Verifiable facts > Anecdotal evidence
On the Internet, everyone is an expert and has some anecdote to prove their point. Online, one-upmanship is the name of the game, which is why I do not feel the need to quantify my experience in terms of years. Next thing you know, we'll have someone posting about how their g-g-grandfather was on the HMS Beagle.
Jaizei, I can understand your position with verifiable facts > Anecdotal evidence, but there are underlying (and verifiable) facts in support of Tom's stance on the deleterious results seen from multi-species housing.
I'm going to use wild ungulates in North America as an example. I'm from Maine, and before the colonial times (perhaps during, my history is terrible) we had woodland caribou, moose, and wolves. There were few if any white-tailed deer in our forests, perhaps tiny populations in the southern portion of the state. Once we starting logging and extirpated wolves, white-tailed deer shifted their range into all of ME, carrying with it a very common parasite: Brain worm. Brain worm lives between the brain membrane and skull cavity as well as most of the CNS in white-tailed deer, remaining relatively harmless to the host (sign of a good parasite). Eventually, eggs are cast into deer feces, where snails consume them and act as a secondary host. Deer eat the snails, perpetuating the cycle. Now, once white-tailed deer ranges started over lapping with woodland caribou, their populations crashed. Moose also weren't fairing as well, but seemed to manage okay (and still do in much of the state). The fact is, brain worm did not evolve with Moose or woodland caribou and rather than maintaing a stasis with them, they bore into the brain and CNS tissues, killing the host. Woodland caribou are now extirpated (locally extinct throughout Maine) and moose with brain worm are put down every year.

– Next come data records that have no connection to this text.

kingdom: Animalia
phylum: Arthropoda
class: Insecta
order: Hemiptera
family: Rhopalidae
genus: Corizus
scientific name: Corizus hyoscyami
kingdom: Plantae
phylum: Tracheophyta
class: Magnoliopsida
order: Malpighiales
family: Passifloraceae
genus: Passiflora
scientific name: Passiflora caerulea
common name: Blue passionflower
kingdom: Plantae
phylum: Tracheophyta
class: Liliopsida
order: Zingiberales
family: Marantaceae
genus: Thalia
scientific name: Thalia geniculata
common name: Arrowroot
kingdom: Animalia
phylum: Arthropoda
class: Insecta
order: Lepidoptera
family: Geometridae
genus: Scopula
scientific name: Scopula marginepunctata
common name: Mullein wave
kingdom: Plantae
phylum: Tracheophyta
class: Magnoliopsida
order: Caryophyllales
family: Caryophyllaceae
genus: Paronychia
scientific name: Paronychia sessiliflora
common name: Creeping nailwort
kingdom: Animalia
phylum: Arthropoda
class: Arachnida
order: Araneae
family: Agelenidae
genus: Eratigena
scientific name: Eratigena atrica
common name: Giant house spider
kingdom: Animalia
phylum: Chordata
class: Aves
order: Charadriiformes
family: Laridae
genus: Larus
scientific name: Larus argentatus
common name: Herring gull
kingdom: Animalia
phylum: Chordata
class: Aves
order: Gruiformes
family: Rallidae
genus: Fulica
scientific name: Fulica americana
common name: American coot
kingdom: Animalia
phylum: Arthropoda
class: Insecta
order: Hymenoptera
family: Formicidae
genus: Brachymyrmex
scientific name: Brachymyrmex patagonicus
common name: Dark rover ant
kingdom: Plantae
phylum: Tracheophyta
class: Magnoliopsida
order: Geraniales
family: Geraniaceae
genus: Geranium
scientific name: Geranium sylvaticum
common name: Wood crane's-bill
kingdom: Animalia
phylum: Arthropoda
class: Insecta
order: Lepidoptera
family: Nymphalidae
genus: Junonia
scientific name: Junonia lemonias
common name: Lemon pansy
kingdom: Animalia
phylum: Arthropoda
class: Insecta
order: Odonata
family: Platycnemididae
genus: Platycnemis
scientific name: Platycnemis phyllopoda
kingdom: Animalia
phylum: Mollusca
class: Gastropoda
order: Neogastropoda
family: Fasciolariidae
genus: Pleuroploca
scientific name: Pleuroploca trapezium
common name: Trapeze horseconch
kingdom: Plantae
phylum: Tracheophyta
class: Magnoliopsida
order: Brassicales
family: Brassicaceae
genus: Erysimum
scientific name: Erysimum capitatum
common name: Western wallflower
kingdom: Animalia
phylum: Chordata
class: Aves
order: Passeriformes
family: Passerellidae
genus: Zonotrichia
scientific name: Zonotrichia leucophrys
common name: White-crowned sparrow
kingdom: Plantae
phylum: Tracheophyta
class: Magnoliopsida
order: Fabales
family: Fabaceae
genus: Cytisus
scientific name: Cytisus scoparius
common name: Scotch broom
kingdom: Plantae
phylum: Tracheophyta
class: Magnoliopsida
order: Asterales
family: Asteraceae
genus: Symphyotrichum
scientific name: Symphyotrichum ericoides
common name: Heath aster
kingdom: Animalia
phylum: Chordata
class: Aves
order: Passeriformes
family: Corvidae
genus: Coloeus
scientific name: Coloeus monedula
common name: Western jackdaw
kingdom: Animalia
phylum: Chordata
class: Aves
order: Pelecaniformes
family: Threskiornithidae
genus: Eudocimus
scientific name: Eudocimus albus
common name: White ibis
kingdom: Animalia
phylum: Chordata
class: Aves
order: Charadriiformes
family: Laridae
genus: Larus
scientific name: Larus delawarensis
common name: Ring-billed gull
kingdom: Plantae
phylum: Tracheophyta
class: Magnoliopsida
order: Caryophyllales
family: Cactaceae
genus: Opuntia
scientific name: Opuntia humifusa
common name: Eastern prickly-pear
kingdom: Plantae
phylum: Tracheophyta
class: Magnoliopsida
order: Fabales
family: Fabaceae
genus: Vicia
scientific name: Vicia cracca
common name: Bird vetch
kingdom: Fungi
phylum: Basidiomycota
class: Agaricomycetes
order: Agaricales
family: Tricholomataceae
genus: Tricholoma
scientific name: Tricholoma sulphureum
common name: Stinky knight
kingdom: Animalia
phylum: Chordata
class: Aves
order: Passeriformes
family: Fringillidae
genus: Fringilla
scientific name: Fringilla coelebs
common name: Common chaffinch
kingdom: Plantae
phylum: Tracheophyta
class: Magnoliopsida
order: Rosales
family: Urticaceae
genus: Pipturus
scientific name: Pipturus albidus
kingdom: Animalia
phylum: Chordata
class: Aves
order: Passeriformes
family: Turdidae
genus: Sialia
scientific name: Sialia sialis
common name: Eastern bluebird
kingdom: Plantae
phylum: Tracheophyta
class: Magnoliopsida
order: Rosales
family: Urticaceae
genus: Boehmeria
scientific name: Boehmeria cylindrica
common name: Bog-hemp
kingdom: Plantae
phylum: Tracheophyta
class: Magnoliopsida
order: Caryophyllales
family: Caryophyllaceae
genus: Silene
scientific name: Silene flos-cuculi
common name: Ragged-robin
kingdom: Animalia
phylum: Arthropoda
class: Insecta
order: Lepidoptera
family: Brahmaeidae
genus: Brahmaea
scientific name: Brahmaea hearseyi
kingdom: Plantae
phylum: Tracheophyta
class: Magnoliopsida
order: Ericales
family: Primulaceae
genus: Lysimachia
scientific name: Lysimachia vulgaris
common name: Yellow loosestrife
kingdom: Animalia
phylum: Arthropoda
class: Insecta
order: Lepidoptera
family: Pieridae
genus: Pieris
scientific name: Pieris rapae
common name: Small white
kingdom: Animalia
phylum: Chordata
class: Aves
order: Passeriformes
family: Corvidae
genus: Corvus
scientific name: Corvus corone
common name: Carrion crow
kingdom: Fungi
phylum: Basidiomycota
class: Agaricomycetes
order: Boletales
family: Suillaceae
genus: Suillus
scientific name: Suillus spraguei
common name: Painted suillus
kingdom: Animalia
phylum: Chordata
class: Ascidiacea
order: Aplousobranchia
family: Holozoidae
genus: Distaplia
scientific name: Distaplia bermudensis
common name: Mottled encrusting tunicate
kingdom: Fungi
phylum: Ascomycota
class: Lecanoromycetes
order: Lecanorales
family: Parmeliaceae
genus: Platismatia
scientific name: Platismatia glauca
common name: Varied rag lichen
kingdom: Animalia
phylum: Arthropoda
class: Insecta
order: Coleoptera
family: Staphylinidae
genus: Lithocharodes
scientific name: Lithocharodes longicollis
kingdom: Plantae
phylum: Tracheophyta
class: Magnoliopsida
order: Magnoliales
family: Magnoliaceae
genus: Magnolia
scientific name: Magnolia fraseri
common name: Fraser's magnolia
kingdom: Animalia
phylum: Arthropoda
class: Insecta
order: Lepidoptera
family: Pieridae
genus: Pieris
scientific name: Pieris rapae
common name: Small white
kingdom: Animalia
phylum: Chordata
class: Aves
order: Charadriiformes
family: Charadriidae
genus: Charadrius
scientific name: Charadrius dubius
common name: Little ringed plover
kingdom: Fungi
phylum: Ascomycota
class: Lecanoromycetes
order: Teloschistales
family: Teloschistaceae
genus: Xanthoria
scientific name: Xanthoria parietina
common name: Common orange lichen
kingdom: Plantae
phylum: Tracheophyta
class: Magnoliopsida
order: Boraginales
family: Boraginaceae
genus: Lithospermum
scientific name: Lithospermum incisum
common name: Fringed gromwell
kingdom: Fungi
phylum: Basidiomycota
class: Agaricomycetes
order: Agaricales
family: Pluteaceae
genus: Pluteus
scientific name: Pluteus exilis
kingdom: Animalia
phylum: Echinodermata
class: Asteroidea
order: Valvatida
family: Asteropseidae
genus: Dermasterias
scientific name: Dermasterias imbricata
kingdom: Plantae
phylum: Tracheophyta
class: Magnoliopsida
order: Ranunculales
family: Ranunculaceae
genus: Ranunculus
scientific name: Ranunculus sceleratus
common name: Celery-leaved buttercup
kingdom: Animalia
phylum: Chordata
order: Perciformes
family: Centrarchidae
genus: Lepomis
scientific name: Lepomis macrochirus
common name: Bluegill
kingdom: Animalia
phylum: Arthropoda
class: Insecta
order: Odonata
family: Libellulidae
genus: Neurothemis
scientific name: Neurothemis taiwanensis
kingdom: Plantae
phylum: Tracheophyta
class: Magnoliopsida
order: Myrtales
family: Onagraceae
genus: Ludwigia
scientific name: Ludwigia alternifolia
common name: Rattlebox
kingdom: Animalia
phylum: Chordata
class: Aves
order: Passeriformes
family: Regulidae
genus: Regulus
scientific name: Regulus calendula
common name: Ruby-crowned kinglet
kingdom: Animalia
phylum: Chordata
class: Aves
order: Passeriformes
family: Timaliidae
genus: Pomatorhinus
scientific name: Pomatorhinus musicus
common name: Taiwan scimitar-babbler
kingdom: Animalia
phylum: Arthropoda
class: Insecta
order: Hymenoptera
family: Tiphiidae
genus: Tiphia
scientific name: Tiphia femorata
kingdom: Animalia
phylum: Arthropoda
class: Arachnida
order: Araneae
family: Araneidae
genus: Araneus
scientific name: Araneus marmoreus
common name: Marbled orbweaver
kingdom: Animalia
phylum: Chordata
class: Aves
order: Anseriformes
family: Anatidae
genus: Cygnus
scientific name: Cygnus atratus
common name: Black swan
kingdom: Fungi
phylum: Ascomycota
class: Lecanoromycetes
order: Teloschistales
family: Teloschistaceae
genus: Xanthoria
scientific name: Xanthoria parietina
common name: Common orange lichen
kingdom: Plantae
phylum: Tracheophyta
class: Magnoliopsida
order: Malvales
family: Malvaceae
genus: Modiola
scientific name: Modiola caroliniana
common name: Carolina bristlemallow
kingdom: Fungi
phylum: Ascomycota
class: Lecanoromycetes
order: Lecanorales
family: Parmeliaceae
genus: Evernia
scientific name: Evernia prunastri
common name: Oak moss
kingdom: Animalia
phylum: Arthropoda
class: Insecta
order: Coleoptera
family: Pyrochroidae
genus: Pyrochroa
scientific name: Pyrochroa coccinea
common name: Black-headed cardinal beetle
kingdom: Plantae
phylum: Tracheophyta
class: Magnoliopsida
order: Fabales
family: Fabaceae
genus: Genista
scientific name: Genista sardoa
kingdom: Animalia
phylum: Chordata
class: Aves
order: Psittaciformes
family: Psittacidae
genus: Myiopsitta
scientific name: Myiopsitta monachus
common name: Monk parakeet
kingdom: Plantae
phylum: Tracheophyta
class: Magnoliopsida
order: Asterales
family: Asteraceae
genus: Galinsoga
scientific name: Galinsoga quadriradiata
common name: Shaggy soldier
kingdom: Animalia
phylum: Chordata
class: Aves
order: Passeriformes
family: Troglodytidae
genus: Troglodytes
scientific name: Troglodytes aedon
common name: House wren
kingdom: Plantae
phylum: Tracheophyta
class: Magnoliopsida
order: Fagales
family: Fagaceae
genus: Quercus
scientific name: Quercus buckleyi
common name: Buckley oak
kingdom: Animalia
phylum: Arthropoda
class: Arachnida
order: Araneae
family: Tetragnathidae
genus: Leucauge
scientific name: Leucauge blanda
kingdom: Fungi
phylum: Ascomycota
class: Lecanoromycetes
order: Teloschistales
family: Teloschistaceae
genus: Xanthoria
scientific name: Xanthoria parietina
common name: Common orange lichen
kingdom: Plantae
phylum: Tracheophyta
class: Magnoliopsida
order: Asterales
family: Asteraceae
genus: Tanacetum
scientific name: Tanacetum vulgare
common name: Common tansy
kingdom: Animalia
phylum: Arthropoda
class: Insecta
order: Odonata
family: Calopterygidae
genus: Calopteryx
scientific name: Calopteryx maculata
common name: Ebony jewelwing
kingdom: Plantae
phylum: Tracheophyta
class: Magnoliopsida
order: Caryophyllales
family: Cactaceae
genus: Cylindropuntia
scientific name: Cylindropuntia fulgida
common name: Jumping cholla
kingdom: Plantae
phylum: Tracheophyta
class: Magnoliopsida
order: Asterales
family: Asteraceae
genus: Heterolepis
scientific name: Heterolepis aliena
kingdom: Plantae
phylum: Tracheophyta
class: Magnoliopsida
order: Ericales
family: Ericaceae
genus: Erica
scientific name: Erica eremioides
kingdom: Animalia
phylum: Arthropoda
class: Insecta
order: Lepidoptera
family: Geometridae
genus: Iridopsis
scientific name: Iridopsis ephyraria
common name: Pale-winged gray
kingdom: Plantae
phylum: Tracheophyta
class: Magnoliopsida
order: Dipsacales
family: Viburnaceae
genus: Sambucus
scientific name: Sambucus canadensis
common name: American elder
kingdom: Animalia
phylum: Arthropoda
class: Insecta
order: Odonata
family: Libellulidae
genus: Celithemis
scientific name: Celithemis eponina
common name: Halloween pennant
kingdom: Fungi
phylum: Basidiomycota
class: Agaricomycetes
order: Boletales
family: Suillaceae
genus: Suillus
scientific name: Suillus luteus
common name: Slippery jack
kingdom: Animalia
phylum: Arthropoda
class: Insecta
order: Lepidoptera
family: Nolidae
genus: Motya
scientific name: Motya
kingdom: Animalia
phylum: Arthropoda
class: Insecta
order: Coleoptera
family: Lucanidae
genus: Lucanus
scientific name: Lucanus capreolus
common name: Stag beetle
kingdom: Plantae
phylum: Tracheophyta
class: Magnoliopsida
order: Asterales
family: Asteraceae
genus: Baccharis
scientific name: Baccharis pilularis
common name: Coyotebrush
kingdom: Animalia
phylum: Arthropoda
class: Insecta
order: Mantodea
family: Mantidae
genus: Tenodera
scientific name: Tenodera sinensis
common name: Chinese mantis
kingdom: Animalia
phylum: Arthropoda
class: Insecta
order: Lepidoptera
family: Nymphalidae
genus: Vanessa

I don't want to come across the wrong way here, or sound too aggressive, but if you want facts, this is an axiom in all biology: parasites and diseases from different species can be devastatingly lethal when introduced to a novel host. This is a fact
Housing multiple species together is not a good idea.
If you would show me direct connection between a specific instance of captive bred tortoises of different species contacting each other that resulted in a specific pathogen wiping large populations of them out, I would love to read it. I tried the peer-reviewed sources, but I am sure you and I both are surprised that that well came up dry. To personify them, iridoviruses do not mind too much whether the transmission is within a species or across two (or three, or four, or genera, or family, or order, or class...). ChHV, to personify again, does not care if transmission is between two marginata, two graeca, or one of each.
Otherwise, the context is as different as comparing my situation to H5N1 and humans. I guess we should hermetically seal ourselves away from all avians, too, just in case. After all, they are not of our species.
emysemys said:I don't have science or articles to back me up, but I still believe in not mixing species. My evidence is all anecdotal. I've been operating a turtle/tortoise rescue here in Central California for many years and have taken in sick tortoises people didn't want to have to spend money on. I've heard quite a few times about how they had a desert tortoise (or a sulcata or fill in the blank) and decided to get another tortoise to keep it company, so they got a different kind of tortoise. Now one or the other tortoise is sick, will you take it? I have to put 2 and 2 together and come up with the fact that one of these tortoises got sick from being with the other one. It was usually a sulcata/desert tortoise mix.
I see nothing wrong with this. I would not mix sulcatas with DTs, either, personally.